§ EXERCISE AIM
Locate every line in the records below that contains the word "bars" and copy each one.
##### ENTRIES PROVIDED #####
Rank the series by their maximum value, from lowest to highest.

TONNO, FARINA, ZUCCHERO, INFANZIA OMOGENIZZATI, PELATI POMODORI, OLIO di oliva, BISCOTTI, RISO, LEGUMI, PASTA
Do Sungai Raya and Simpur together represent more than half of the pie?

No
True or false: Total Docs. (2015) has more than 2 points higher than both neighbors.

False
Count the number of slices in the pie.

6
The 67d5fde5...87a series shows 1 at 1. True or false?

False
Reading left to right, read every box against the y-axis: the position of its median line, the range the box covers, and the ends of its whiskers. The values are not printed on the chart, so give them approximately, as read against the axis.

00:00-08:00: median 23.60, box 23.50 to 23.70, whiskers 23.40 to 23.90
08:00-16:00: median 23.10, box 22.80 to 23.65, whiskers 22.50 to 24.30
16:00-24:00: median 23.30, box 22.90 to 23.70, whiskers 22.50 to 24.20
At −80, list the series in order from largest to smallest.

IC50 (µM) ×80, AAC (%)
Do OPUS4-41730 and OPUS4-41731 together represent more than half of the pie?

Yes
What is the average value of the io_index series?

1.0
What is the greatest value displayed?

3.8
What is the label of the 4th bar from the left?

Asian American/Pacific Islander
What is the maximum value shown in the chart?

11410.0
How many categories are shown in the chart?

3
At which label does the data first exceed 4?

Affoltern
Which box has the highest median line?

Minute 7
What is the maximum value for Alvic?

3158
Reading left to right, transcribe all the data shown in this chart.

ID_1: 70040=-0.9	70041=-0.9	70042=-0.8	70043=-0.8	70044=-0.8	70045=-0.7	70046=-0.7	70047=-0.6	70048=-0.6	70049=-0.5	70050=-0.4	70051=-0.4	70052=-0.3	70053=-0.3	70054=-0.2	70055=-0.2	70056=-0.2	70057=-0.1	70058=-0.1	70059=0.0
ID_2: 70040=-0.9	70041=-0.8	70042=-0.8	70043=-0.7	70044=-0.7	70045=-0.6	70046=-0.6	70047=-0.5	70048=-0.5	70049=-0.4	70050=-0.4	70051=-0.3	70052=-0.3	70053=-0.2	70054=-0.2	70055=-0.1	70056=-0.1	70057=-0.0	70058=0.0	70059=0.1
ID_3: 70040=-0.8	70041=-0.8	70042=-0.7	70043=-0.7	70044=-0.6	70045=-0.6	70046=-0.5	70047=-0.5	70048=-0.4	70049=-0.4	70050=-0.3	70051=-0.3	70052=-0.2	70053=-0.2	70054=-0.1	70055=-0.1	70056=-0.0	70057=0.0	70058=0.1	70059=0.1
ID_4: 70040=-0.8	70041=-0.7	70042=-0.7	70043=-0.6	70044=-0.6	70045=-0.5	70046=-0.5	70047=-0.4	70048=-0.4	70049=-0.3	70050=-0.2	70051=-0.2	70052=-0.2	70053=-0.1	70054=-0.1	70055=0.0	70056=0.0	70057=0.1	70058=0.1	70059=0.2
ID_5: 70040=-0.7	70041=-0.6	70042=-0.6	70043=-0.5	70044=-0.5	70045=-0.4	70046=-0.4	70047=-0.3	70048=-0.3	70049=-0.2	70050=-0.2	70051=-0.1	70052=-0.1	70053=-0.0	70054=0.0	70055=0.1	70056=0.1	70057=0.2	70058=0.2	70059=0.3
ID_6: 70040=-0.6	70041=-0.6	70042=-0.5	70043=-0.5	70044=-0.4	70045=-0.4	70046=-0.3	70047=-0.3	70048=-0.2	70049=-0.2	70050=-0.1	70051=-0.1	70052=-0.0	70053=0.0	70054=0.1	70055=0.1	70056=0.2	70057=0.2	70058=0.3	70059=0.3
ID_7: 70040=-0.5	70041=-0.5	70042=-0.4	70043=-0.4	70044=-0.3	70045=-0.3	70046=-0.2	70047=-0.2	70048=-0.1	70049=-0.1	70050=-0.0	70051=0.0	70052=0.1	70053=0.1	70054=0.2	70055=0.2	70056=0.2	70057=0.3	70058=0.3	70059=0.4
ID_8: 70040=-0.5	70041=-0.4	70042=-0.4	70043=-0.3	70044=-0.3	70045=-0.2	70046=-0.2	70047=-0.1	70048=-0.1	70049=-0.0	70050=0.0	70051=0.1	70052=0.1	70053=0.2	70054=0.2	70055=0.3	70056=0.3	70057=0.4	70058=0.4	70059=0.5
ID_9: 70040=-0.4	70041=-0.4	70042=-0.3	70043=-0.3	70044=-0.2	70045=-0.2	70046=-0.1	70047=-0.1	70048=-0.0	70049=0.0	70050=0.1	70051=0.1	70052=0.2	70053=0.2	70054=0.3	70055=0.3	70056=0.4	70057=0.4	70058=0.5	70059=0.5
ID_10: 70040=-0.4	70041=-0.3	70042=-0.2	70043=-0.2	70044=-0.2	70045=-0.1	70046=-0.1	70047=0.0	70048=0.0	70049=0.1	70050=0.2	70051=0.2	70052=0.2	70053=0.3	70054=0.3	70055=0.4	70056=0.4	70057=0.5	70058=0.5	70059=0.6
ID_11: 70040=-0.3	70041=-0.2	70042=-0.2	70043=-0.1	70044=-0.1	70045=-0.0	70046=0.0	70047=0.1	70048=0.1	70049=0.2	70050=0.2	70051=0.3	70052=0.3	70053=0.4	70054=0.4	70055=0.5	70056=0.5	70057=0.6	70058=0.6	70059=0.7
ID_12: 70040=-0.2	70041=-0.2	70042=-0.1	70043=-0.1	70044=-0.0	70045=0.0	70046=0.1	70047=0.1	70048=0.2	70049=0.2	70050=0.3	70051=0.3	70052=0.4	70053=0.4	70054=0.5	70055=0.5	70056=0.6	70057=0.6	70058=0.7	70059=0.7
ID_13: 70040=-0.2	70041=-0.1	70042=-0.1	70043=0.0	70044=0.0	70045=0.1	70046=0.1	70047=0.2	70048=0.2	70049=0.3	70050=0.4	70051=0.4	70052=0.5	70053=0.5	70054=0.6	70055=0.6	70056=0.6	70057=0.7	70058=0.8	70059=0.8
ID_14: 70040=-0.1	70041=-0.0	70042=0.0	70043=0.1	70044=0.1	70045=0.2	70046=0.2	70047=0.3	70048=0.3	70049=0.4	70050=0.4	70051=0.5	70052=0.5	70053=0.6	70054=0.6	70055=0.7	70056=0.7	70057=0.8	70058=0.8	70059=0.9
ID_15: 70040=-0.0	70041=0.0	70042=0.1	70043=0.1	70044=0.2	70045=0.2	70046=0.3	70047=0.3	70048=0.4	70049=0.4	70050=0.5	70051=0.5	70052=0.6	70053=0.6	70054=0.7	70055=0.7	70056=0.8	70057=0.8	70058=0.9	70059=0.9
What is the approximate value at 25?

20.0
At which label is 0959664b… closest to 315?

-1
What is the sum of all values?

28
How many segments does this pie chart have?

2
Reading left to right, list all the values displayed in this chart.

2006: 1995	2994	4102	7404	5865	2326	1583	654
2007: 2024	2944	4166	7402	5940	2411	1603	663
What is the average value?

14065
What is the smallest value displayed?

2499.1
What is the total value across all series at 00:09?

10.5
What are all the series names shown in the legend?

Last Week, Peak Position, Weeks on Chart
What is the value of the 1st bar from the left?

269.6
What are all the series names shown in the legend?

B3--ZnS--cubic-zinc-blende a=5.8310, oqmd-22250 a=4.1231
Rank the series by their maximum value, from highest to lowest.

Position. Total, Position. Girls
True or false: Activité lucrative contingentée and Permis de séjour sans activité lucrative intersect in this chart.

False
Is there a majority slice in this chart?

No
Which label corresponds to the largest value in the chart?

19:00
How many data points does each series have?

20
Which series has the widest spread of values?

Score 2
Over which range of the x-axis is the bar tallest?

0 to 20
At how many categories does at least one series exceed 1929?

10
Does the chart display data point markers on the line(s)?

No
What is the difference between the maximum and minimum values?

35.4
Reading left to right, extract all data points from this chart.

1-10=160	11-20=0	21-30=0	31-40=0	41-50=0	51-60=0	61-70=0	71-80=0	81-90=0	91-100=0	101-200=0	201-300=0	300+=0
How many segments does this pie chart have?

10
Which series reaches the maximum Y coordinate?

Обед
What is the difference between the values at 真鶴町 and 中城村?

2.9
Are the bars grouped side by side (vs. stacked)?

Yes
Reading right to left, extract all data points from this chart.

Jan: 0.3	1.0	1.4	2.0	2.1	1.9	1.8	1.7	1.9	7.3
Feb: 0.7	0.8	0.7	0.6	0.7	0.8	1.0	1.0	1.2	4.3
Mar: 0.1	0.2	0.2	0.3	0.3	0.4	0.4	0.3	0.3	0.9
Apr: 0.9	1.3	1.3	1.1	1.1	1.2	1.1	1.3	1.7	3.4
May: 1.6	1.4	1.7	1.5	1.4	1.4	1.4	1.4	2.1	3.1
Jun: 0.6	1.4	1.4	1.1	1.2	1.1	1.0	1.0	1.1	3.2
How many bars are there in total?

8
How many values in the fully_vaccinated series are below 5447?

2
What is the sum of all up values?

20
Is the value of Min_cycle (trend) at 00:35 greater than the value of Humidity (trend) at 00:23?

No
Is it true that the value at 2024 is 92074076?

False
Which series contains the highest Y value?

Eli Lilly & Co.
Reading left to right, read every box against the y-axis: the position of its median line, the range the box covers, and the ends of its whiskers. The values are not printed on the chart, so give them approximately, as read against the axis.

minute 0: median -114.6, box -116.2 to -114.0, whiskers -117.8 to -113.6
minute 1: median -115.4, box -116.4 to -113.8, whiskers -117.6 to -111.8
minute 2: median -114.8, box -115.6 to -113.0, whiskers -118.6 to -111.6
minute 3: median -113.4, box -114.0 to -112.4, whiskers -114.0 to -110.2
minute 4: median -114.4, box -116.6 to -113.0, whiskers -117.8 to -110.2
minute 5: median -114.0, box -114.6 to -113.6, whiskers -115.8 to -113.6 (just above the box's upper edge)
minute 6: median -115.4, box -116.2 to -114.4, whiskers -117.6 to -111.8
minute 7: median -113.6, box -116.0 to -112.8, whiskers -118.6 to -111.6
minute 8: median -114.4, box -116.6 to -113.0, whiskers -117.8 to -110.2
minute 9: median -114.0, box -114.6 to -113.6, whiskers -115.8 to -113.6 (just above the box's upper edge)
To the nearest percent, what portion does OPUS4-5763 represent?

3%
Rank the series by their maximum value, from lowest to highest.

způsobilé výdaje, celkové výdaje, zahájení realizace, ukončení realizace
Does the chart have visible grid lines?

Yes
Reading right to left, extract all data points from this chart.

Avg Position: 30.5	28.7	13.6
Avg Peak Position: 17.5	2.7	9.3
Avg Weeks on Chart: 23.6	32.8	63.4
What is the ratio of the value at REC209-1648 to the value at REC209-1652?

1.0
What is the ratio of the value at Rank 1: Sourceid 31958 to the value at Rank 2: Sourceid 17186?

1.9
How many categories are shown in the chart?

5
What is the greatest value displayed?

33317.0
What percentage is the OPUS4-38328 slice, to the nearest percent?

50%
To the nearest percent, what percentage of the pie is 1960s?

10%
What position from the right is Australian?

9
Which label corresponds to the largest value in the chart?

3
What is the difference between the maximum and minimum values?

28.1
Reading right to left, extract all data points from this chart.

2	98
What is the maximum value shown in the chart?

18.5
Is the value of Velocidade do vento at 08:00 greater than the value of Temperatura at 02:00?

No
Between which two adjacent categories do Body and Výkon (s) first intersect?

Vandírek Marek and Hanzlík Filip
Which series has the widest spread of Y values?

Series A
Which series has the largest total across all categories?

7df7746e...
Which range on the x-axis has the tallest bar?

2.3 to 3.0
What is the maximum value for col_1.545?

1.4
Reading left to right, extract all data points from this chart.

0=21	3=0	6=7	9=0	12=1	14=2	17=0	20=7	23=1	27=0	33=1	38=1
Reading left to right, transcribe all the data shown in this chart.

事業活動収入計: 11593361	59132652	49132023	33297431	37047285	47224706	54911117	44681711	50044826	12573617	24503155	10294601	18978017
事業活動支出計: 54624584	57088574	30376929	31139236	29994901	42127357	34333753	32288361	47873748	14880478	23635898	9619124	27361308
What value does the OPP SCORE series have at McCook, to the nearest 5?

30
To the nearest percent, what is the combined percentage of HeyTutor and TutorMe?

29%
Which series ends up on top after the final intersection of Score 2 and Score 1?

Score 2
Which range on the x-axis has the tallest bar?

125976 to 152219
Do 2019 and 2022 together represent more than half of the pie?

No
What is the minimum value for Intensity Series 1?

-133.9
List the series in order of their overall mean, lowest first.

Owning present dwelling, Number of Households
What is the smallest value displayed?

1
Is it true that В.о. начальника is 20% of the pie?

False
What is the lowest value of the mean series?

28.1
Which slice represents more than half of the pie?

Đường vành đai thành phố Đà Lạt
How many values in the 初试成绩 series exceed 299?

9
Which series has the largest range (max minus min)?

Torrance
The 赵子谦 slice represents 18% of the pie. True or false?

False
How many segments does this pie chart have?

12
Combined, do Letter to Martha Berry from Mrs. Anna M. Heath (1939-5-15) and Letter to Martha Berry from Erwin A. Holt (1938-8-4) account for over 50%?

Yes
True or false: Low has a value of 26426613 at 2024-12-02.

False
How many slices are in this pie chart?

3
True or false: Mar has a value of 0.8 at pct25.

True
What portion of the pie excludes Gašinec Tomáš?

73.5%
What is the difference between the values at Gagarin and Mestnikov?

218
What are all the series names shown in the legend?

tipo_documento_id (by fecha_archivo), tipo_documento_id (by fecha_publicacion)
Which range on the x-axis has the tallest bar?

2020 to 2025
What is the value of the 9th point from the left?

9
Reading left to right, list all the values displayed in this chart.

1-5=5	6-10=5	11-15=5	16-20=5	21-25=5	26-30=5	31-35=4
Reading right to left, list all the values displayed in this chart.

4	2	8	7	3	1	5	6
#####
§ OUTPUT
Are the bars grouped side by side (vs. stacked)?
How many bars are there in total?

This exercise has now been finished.